Department of Cognitive and Behavioral Science, Graduate School of Human and Environmental Studies, Kyoto University, Kyoto, 606-8501, Japan.
Sci Rep. 2019 Sep 20;9(1):13662. doi: 10.1038/s41598-019-50250-9.
Increasing evidence suggests that epigenetic mechanisms play a role in the etiology of autism spectrum disorder (ASD). To date, several studies have attempted to identify epigenetic biomarkers for ASD. However, reliable markers remain to be established and most of these studies have focused on pediatric patients with ASD. In this study, we sought to find an epigenetic DNA methylation biomarker from peripheral blood for adult patients with high-functioning ASD. DNA methylation profiles were analyzed using the Illumina 450 K methylation array. To identify robust candidate markers, we employed two types of machine-learning algorithms for marker selection. We identified a potential marker (cg20793532) for which is the AUC value was 0.79. Notably, cg20793532 was annotated to the PPP2R2C gene, which was hypermethylated and down-regulated in blood from ASD patients compared to that in the controls. Although requiring careful interpretation, this pilot study seems to provide a potential blood biomarker for identifying individuals with high-functioning ASD.

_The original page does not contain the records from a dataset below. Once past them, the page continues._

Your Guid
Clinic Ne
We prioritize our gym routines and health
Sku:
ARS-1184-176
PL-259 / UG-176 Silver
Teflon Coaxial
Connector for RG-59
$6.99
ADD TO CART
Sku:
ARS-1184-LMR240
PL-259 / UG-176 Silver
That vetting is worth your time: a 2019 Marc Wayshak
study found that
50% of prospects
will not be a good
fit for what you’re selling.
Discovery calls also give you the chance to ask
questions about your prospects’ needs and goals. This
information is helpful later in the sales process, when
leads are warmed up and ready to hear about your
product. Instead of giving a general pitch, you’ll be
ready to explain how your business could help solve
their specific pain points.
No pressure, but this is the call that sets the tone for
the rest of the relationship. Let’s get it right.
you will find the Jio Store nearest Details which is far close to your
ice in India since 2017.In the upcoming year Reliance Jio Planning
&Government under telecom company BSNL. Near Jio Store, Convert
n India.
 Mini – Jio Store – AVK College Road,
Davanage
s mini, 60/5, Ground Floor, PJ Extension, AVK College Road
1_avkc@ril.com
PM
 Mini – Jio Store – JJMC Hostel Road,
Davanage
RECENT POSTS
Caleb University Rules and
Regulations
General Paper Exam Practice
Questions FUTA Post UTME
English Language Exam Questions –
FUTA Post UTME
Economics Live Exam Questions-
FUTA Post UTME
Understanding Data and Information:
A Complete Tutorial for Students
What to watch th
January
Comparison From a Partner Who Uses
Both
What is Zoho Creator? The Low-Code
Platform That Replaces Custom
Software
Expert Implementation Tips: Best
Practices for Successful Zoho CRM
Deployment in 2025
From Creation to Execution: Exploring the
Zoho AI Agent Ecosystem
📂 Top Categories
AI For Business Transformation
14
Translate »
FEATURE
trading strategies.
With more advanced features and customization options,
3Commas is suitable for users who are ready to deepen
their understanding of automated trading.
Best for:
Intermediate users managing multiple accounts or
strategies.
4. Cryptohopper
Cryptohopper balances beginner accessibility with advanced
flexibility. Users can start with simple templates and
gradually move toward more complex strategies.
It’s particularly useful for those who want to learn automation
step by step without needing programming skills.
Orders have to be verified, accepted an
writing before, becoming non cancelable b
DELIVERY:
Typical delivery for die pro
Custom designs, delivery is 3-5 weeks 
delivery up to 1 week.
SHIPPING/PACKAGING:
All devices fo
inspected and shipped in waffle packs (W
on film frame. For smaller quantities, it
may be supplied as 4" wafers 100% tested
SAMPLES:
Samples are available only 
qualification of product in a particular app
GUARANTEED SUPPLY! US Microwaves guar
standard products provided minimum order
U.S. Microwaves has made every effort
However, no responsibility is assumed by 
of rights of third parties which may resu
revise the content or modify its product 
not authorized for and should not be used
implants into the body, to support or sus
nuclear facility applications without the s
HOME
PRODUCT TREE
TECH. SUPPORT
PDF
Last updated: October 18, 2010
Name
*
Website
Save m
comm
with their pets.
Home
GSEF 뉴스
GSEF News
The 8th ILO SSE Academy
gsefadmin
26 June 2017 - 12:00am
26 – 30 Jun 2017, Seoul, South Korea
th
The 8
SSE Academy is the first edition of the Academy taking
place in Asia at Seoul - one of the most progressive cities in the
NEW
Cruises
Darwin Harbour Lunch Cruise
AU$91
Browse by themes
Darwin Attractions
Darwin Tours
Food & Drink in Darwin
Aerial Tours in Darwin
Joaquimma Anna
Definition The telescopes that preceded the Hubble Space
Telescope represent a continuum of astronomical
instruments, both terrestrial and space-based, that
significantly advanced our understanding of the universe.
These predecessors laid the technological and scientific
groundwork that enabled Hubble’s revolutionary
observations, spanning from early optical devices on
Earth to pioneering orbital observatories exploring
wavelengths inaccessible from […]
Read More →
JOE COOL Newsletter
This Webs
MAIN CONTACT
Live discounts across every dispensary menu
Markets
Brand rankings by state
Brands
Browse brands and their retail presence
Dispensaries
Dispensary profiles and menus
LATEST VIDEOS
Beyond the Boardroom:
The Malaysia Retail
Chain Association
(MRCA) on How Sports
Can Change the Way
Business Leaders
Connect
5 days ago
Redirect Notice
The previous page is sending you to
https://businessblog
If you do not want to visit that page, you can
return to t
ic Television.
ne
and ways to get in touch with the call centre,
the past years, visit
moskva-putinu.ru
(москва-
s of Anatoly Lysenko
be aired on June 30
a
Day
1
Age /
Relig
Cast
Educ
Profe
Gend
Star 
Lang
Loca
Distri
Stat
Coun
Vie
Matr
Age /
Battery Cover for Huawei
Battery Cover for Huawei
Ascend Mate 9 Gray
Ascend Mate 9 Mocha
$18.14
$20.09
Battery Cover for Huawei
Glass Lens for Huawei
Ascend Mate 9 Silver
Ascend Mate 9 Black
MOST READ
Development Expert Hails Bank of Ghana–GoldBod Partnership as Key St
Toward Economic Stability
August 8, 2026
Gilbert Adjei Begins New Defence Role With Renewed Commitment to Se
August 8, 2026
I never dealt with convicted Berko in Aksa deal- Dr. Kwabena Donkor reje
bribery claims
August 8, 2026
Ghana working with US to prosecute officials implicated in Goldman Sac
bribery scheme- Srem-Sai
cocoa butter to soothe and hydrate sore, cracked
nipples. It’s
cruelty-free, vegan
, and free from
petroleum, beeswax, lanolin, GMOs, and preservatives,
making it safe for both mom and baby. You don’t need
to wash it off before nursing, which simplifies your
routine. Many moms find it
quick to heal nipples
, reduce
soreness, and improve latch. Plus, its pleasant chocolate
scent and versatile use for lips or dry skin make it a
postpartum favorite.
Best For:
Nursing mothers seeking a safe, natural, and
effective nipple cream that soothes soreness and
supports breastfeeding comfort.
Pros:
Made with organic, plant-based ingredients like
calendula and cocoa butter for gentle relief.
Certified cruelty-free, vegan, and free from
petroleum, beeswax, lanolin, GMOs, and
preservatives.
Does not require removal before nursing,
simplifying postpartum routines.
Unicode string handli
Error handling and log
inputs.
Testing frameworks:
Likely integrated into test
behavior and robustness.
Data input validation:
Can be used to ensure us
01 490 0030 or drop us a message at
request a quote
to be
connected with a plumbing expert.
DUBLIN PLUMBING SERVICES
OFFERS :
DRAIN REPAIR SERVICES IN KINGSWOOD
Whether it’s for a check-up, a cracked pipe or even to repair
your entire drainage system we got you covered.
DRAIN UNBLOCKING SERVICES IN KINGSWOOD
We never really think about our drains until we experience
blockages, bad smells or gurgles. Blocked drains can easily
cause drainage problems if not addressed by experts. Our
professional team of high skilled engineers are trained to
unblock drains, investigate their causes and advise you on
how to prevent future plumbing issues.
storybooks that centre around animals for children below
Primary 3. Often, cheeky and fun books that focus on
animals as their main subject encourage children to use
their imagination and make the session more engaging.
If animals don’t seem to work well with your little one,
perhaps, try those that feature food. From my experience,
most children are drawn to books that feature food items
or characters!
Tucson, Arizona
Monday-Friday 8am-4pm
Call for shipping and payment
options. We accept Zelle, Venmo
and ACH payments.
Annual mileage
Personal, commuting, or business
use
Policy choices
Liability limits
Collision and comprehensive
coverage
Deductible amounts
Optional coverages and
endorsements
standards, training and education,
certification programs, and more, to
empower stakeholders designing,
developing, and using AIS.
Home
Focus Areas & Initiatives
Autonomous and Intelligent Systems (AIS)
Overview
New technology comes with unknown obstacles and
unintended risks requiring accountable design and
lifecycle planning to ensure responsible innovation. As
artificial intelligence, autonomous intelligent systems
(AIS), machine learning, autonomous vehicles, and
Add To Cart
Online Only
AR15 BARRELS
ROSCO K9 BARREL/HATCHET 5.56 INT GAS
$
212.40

越来越多的证据表明,表观遗传机制在自闭症谱系障碍(ASD)的发病机制中起作用。迄今为止,已有几项研究试图确定 ASD 的表观遗传生物标志物。然而,可靠的标志物仍有待建立,而且这些研究大多集中在患有 ASD 的儿科患者上。在这项研究中,我们试图从外周血中找到用于高功能 ASD 成年患者的表观遗传 DNA 甲基化生物标志物。使用 Illumina 450K 甲基化阵列分析 DNA 甲基化谱。为了识别稳健的候选标志物,我们采用了两种类型的机器学习算法进行标志物选择。我们确定了一个潜在的标志物(cg20793532),其 AUC 值为 0.79。值得注意的是,cg20793532 被注释到 PPP2R2C 基因,与对照组相比,ASD 患者血液中的 PPP2R2C 基因呈高甲基化和下调状态。虽然需要仔细解释,但这项初步研究似乎为识别高功能 ASD 个体提供了一个潜在的血液生物标志物。